Fast ein Viertel aller Dänen tragen eine Genmutation in sich, die sie resistent oder gar immun gegen HIV machen kann. Dieses Wissen wird genutzt, um moderne Behandlungen gegen das Virus zu entwickeln. Doch woher kommt die Resistenz gegen ein relativ junges Virus? Forscher aus Kopenhagen haben sich auf die Suche nach dem Ursprung dieser Mutation gemacht und haben ihn gefunden. Sie entdeckten einen Menschen, der vor 9.000 Jahren im Schwarzmeerraum lebte und als Vorfahr aller Träger der genetischen Veränderung gilt.
Ursprung in der Nähe des Schwarzen Meers
Um den ersten Mutanten zu finden, untersuchten die Wissenschaftler des Novo Nordisk Foundation Center for Basic Metabolic Research (CBMR) an der Universität Kopenhagen das genetische Material von 2.000 lebenden Menschen weltweit. In der Folge entwickelten sie dann eine neue KI-gestützte Methode, um die Mutation in alter DNA von Skeletten zu identifizieren. 900 menschliche Überreste wurden untersucht, aus der frühen Steinzeit bis in die Wikinger-Ära.

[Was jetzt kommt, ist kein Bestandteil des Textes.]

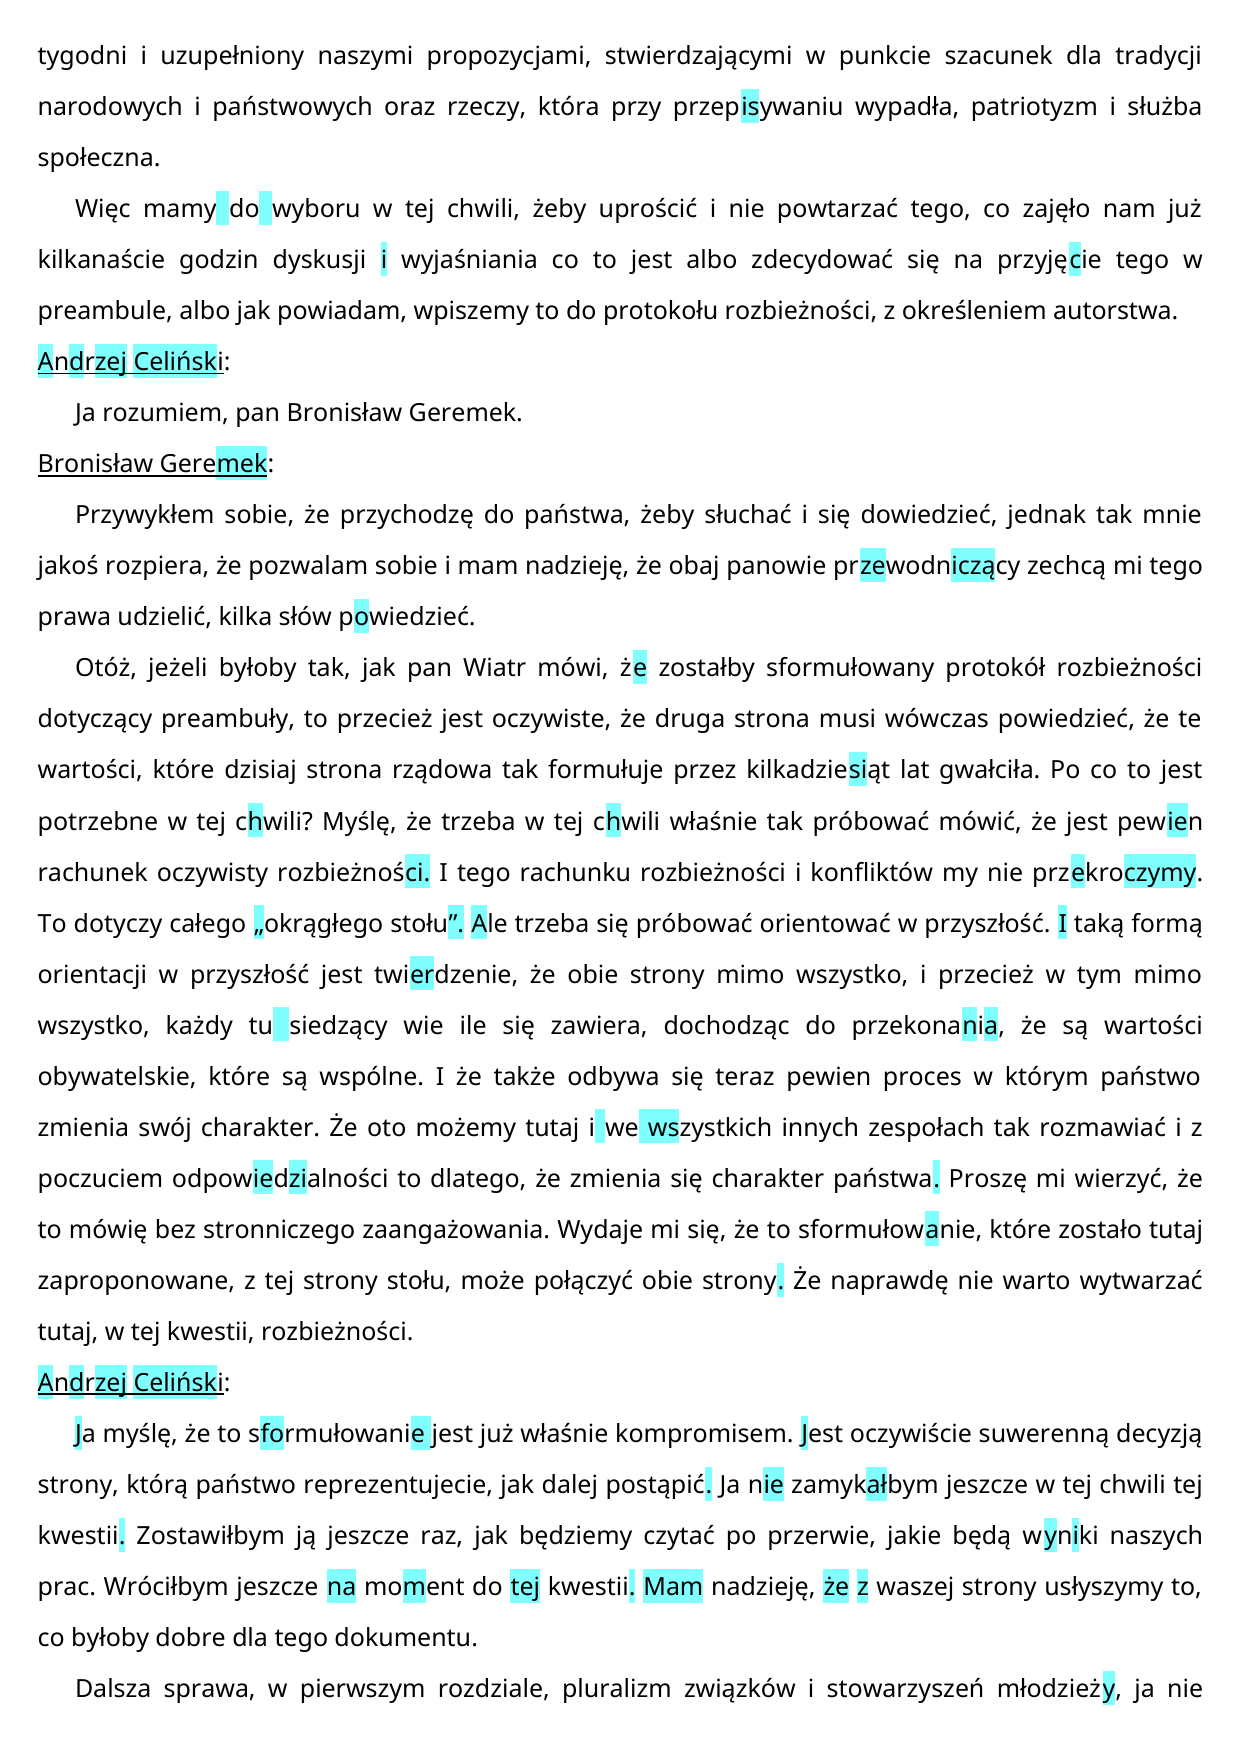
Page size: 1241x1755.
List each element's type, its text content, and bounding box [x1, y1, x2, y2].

text Więc mamy do wyboru w tej chwili, żeby uprościć i nie powtarzać tego, co zajęło nam już kilkanaście godzin dyskusji i wyjaśniania co to jest albo zdecydować się na przyjęcie tego w preambule, albo jak powiadam, wpiszemy to do protokołu rozbieżności, z określeniem autorstwa. [37, 191, 1203, 327]
text Ja myślę, że to sformułowanie jest już właśnie kompromisem. Jest oczywiście suwerenną decyzją strony, którą państwo reprezentujecie, jak dalej postąpić. Ja nie zamykałbym jeszcze w tej chwili tej kwestii. Zostawiłbym ją jeszcze raz, jak będziemy czytać po przerwie, jakie będą wyniki naszych prac. Wróciłbym jeszcze na moment do tej kwestii. Mam nadzieję, że z waszej strony usłyszymy to, co byłoby dobre dla tego dokumentu. [37, 1416, 1203, 1654]
text Przywykłem sobie, że przychodzę do państwa, żeby słuchać i się dowiedzieć, jednak tak mnie jakoś rozpiera, że pozwalam sobie i mam nadzieję, że obaj panowie przewodniczący zechcą mi tego prawa udzielić, kilka słów powiedzieć. [37, 497, 1203, 633]
text Ja rozumiem, pan Bronisław Geremek. [37, 395, 1203, 429]
text Otóż, jeżeli byłoby tak, jak pan Wiatr mówi, że zostałby sformułowany protokół rozbieżności dotyczący preambuły, to przecież jest oczywiste, że druga strona musi wówczas powiedzieć, że te wartości, które dzisiaj strona rządowa tak formułuje przez kilkadziesiąt lat gwałciła. Po co to jest potrzebne w tej chwili? Myślę, że trzeba w tej chwili właśnie tak próbować mówić, że jest pewien rachunek oczywisty rozbieżności. I tego rachunku rozbieżności i konfliktów my nie przekroczymy. To dotyczy całego „okrągłego stołu”. Ale trzeba się próbować orientować w przyszłość. I taką formą orientacji w przyszłość jest twierdzenie, że obie strony mimo wszystko, i przecież w tym mimo wszystko, każdy tu siedzący wie ile się zawiera, dochodząc do przekonania, że są wartości obywatelskie, które są wspólne. I że także odbywa się teraz pewien proces w którym państwo zmienia swój charakter. Że oto możemy tutaj i we wszystkich innych zespołach tak rozmawiać i z poczuciem odpowiedzialności to dlatego, że zmienia się charakter państwa. Proszę mi wierzyć, że to mówię bez stronniczego zaangażowania. Wydaje mi się, że to sformułowanie, które zostało tutaj zaproponowane, z tej strony stołu, może połączyć obie strony. Że naprawdę nie warto wytwarzać tutaj, w tej kwestii, rozbieżności. [37, 650, 1203, 1348]
text Dalsza sprawa, w pierwszym rozdziale, pluralizm związków i stowarzyszeń młodzieży, ja nie [37, 1671, 1203, 1705]
text tygodni i uzupełniony naszymi propozycjami, stwierdzającymi w punkcie szacunek dla tradycji narodowych i państwowych oraz rzeczy, która przy przepisywaniu wypadła, patriotyzm i służba społeczna. [37, 37, 1203, 174]
text Bronisław Geremek: [37, 446, 1203, 480]
text Andrzej Celiński: [37, 344, 1203, 378]
text Andrzej Celiński: [37, 1364, 1203, 1399]
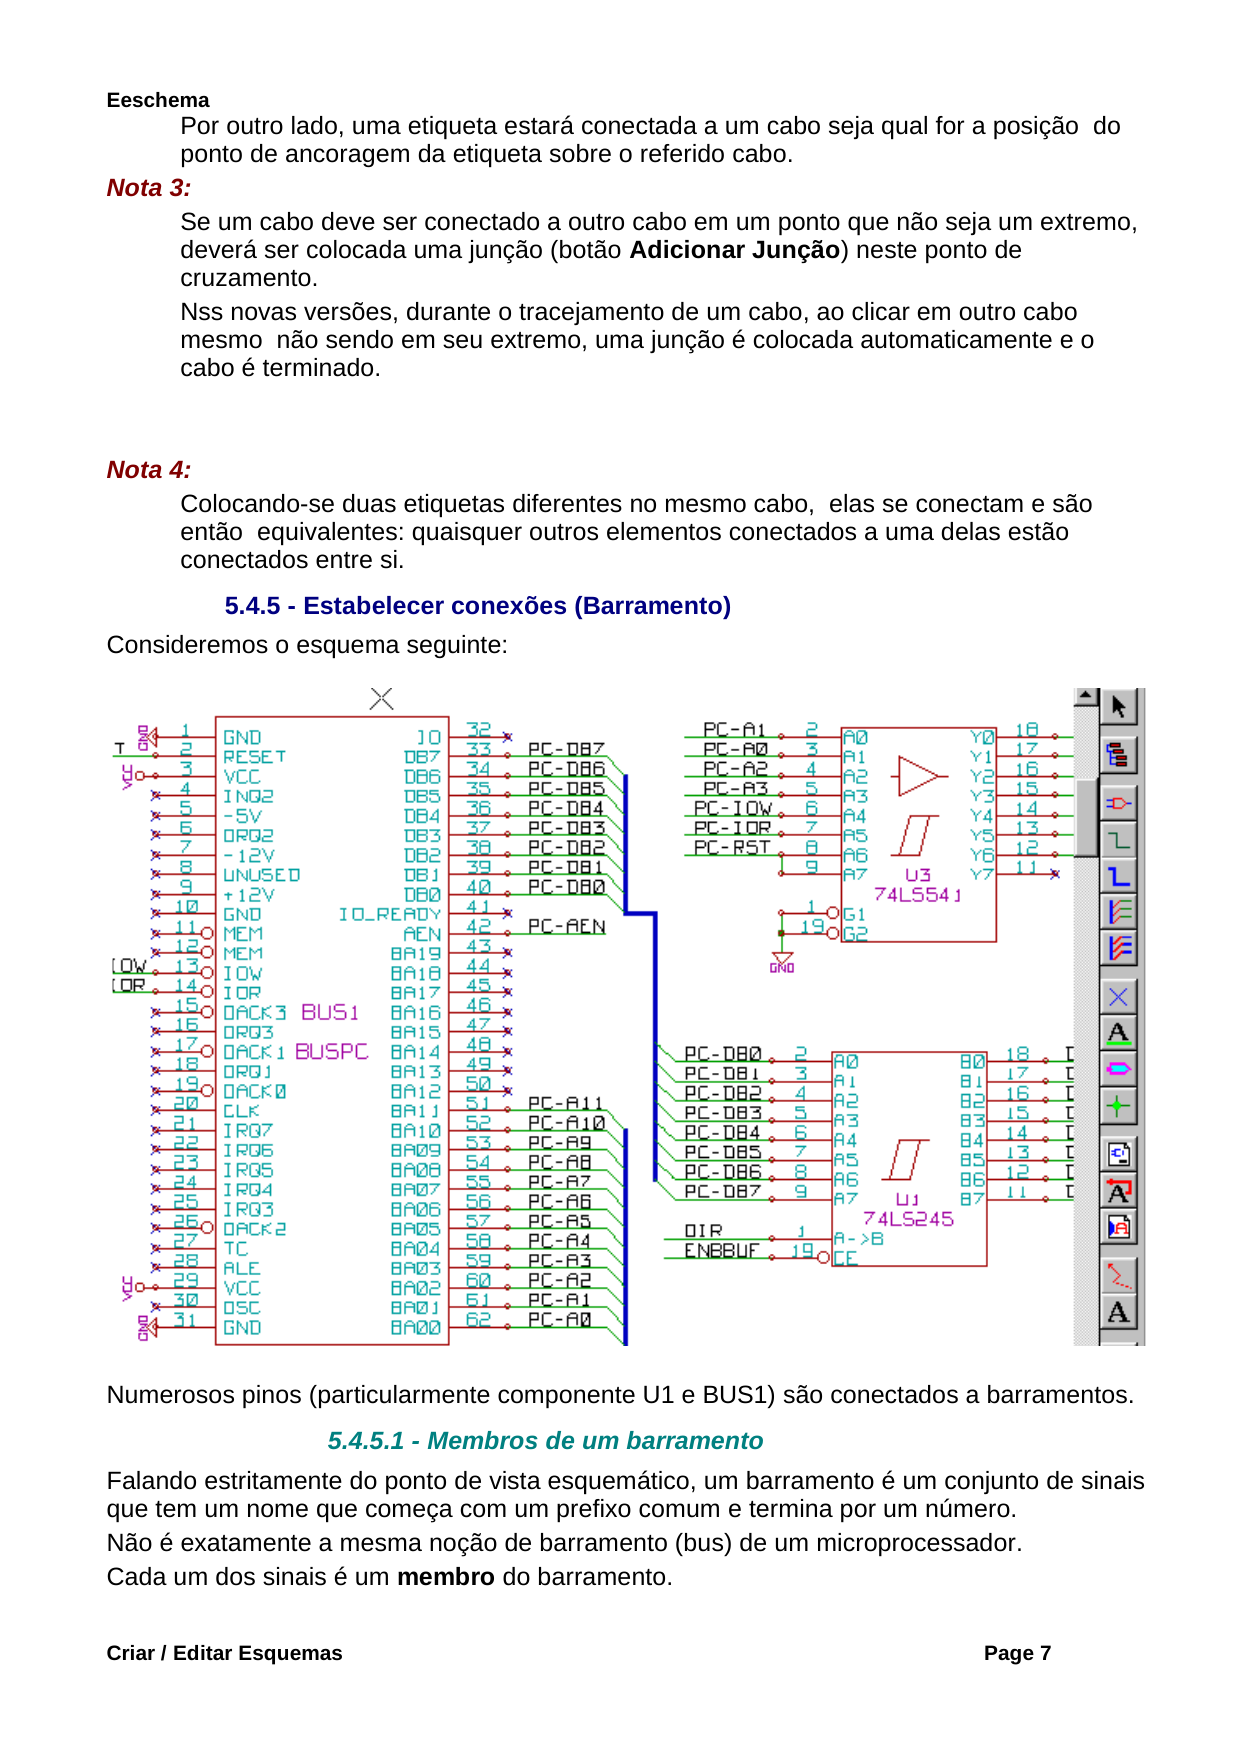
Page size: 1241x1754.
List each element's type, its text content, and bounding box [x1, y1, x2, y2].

text Se um cabo deve ser conectado a outro cabo em um ponto que não seja um extremo, deverá ser colocada uma junção (botão Adicionar Junção) neste ponto de cruzamento. [180, 208, 1151, 292]
text Cada um dos sinais é um membro do barramento. [106, 1563, 1151, 1591]
text Numerosos pinos (particularmente componente U1 e BUS1) são conectados a barramentos. [106, 1381, 1151, 1409]
text Falando estritamente do ponto de vista esquemático, um barramento é um conjunto de sinais que tem um nome que começa com um prefixo comum e termina por um número. [106, 1467, 1151, 1523]
text Nota 4: [106, 456, 1151, 484]
text Nota 3: [106, 174, 1151, 202]
text Não é exatamente a mesma noção de barramento (bus) de um microprocessador. [106, 1529, 1151, 1557]
text Nss novas versões, durante o tracejamento de um cabo, ao clicar em outro cabo mesmo não sendo em seu extremo, uma junção é colocada automaticamente e o cabo é terminado. [180, 298, 1151, 382]
subtitle Estabelecer conexões (Barramento) [224, 592, 1151, 620]
subtitle Membros de um barramento [254, 1427, 1151, 1455]
text Por outro lado, uma etiqueta estará conectada a um cabo seja qual for a posição do ponto de ancoragem da etiqueta sobre o referido cabo. [180, 112, 1151, 168]
text Colocando-se duas etiquetas diferentes no mesmo cabo, elas se conectam e são então equivalentes: quaisquer outros elementos conectados a uma delas estão conectados entre si. [180, 490, 1151, 574]
text Consideremos o esquema seguinte: [106, 631, 1151, 659]
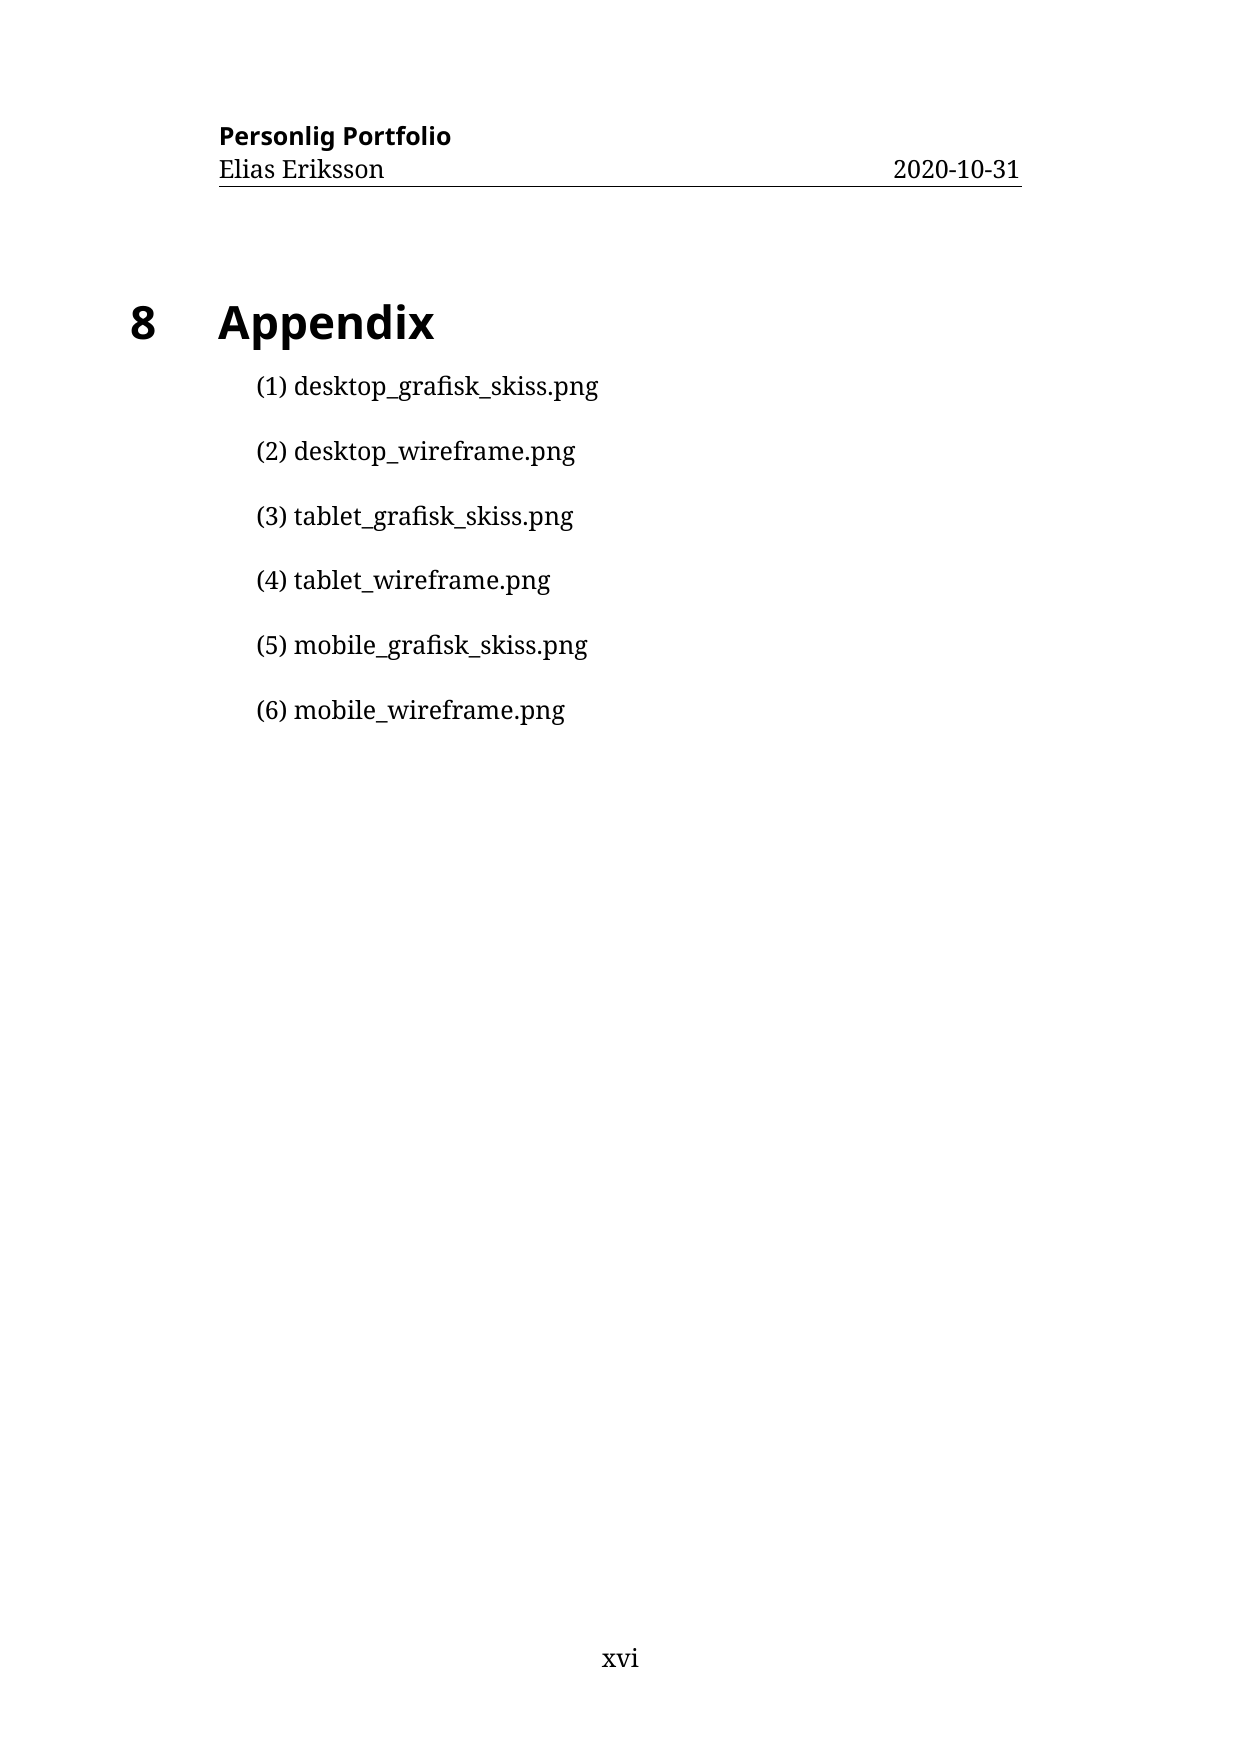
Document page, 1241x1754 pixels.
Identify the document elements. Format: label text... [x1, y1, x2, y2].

list desktop_grafisk_skiss.png [256, 369, 1022, 403]
list mobile_wireframe.png [256, 693, 1022, 727]
list tablet_grafisk_skiss.png [256, 498, 1022, 532]
subtitle Appendix [130, 291, 1022, 353]
list tablet_wireframe.png [256, 563, 1022, 597]
list mobile_grafisk_skiss.png [256, 628, 1022, 662]
list desktop_wireframe.png [256, 433, 1022, 467]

"Es stellt sich heraus, dass die Variante bei einem Individuum auftrat, das vor 6.700 bis 9.000 Jahren in einem Gebiet in der Nähe des Schwarzen Meeres lebte", sagt Simon Rasmussen vom CBMR. Die Forscher stellten fest, dass die Mutation bis zu einem gewissen Zeitpunkt nicht in den Knochenresten vorhanden war, bis sie dann auf einmal auftauchte und sich in rasendem Tempo ausbreitete. Mit dem historischen Wissen über die Migrationsbewegungen dieser Zeit gelang es den Wissenschaftlern, das Herkunftsgebiet genau zu bestimmen. So konnten die Forscher die Mutation bei einem Menschen aus der Schwarzmeerregion vor bis zu 9.000 Jahren lokalisieren – einem Individuum, von dem alle Träger der Mutation abstammen.
Schutz vor einer Krankheit, die es damals noch nicht gab
Rasmussen ergänzt: "HIV ist eine relativ neue Krankheit - weniger als 100 Jahre alt - daher ist es fast zufällig und sehr faszinierend, dass eine genetische Variation, die vor Tausenden von Jahren entstanden ist, auch vor einem modernen Virus wie HIV schützt." Aber warum tragen so viele Dänen eine jahrtausendealte Genmutation, die vor einer Krankheit schützt, die es damals noch nicht gab?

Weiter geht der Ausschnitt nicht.